Let me share with you the lead-in paragraph from C. S. Lewis’ chapter here. He begins like this:

“I find a good many people have been bothered by what I said in the last chapter about Our Lord’s words, ‘Be ye perfect.’” That’s from Matthew 5:48. “Some people seem to think this means ‘Unless you are perfect, I will not help you’; and as we cannot be perfect, then, if He meant that, our position is hopeless. But I do not think He did mean that. I think He meant ‘The only help I will give is help to become perfect. You may WANT something less: but I will give you nothing less.’”

What do you think about that? And really, what we read about God purifying us, or cleansing us, in I John, is repeated in a powerful promise found in Hebrews 13. Here are verses 20 and 21:

“Now the God of peace, that brought again from the dead our Lord Jesus, that great Shepherd of the sheep, through the blood of the everlasting covenant, MAKE you perfect in every good work to do His will, working IN you that which is well-pleasing in His sight, through Jesus Christ.”

We discovered yesterday that it seems to be the King James Version which usually talks about “make you perfect.” The NIV puts it this way:

“. . . EQUIP you with everything good for doing His will.”

That corroborates the concept — again from yesterday — about perfection really meaning that we grow up, becoming more mature in Jesus. And it’s good to notice that perfection, however the Bible describes it for us, is always for the purpose of honoring God, doing His will. Not to earn a place in His kingdom.

Let me ask you a question. Let’s go back to Melvin’s Discount Muffler House. But this time let’s make it Uncle Melvin’s Muffler House. Or even your dad, Melvin Venden. And he looks at your car and says: “Son, that whole muffler is bad. Let’s take it out. And you know, the brakes are shot. I think we should put new ones on there. Plus I’d like to help by replacing these worn-out belts.” Would you gulp and worry about the cost? Not when it’s Dad! Not when it’s your friendly Father who has already paid the repair bill in full.
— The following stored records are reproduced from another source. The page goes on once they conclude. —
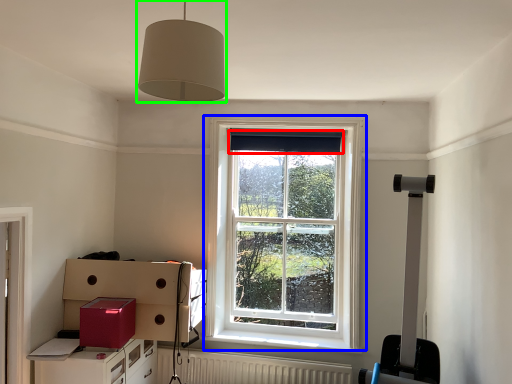
Question: Based on their relative distances, which object is farther from curtain (highlighted by a red box)? Choose from window (highlighted by a blue box) and light fixture (highlighted by a green box).

Choices:
 (A) window
 (B) light fixture

Answer: (B)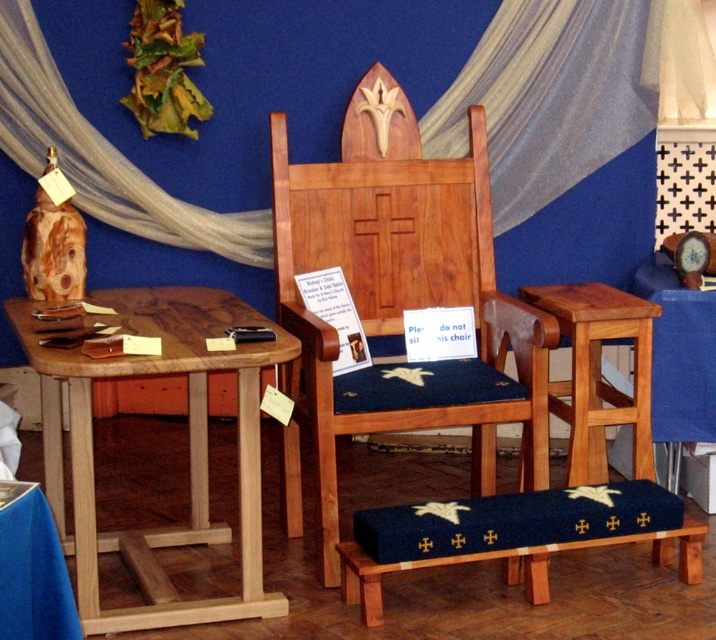
You are arranging a small event and need to place a 1.5 meter long tablecloth on the natural wood table at left and the wooden table at right. Based on the scene description, which table will the tablecloth fit better on?

The natural wood table at left has a larger size compared to wooden table at right. Since the tablecloth is 1.5 meters long, it will fit better on the larger natural wood table at left as it can accommodate the length more appropriately.

You are a delivery person who needs to place a 16 inch wide package between the wooden chair at center and the wooden table at right. Can you fit the package between them?

The distance between the wooden chair at center and the wooden table at right is 15.83 inches, which is slightly less than the 16 inch width of the package. Therefore, the package cannot fit between them.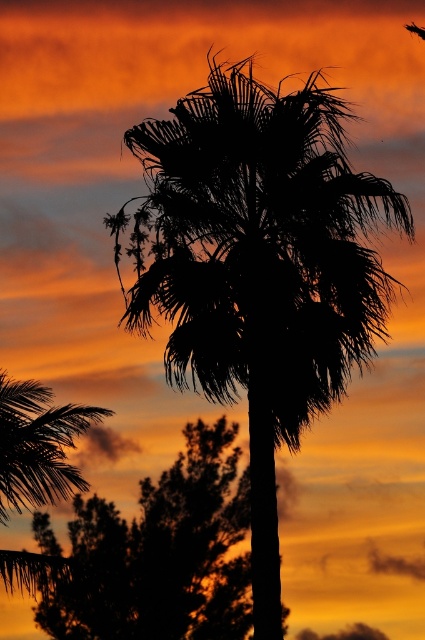
You are standing in front of the scene and want to take a photo of the black silhouette palm tree at center and the silky black palm tree at upper left. Which tree is positioned closer to you?

The black silhouette palm tree at center is closer to the viewer than the silky black palm tree at upper left.

You are an artist sketching the sunset scene. You want to draw the silhouette leafy tree at center and the silky black palm tree at upper left. Which tree should you draw first if you want to follow the correct layering order based on their positions?

You should draw the silky black palm tree at upper left first because the silhouette leafy tree at center is positioned under it, meaning it should be layered on top in your sketch.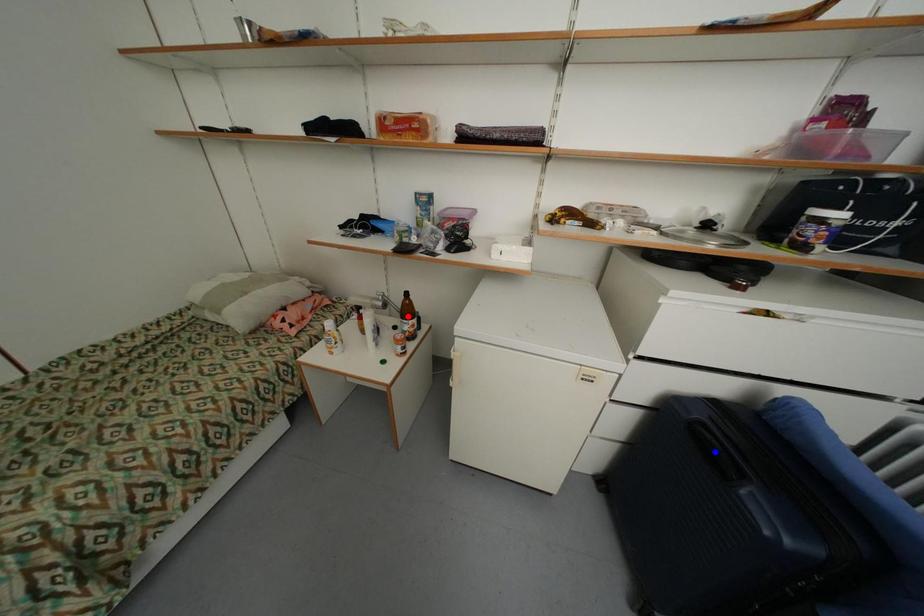
Question: Two points are marked on the image. Which point is closer to the camera?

Let me say it again, neighbor; our perfection is God’s business, because HE’S the one who promises to take us there. Back to C. S. Lewis, who was so worried about the dentist. On the very next page of Mere Christianity, he writes this:

“The practical upshot is this. On the one hand, God’s demand for perfection need not discourage you in the least in your present attempts to be good, or even in your present failures. Each time you fall He will pick you up again. And He knows perfectly well that your OWN efforts are never going to bring you anywhere near perfection. On the other hand, you must realize from the outset that the goal towards which He is beginning to guide you is absolute perfection; and no power in the whole universe, except you yourself, can prevent HIM from taking you to that goal. That is what you are in for.”

Isn’t that a marvelous promise? Listen, I want you to picture something with me . . . and it’s not cars or straight shiny teeth. But you — the perfect, holy you who is someday going to be dwelling in God’s kingdom. You are. If you’ve given your life to Christ, friend, you’re going to be there. And you’re going to be a perfect person there. Not just perfect in body: healthy and strong, vibrant, alive. And not just perfect because you’ve stopped doing a list of bad things. You’re going to be perfect because you’ll be everything God always wanted you to be. You’ll be all the way back to the Eden model: completely holy, completely living up to your divine potential.

Can you picture that you? It’s rather impossible, isn’t it? But the Bible tells us that this is where God is going to take us. He’s going to make you perfect — and by His definition, which is infinitely greater and grander than the most well-behaved church saint you know here on Planet Earth.

C. S. Lewis just can’t help but add one line to his little essay about sore teeth and a determined God. Here it is:

“We have not yet had the slightest notion of the tremendous thing He means to make of us.”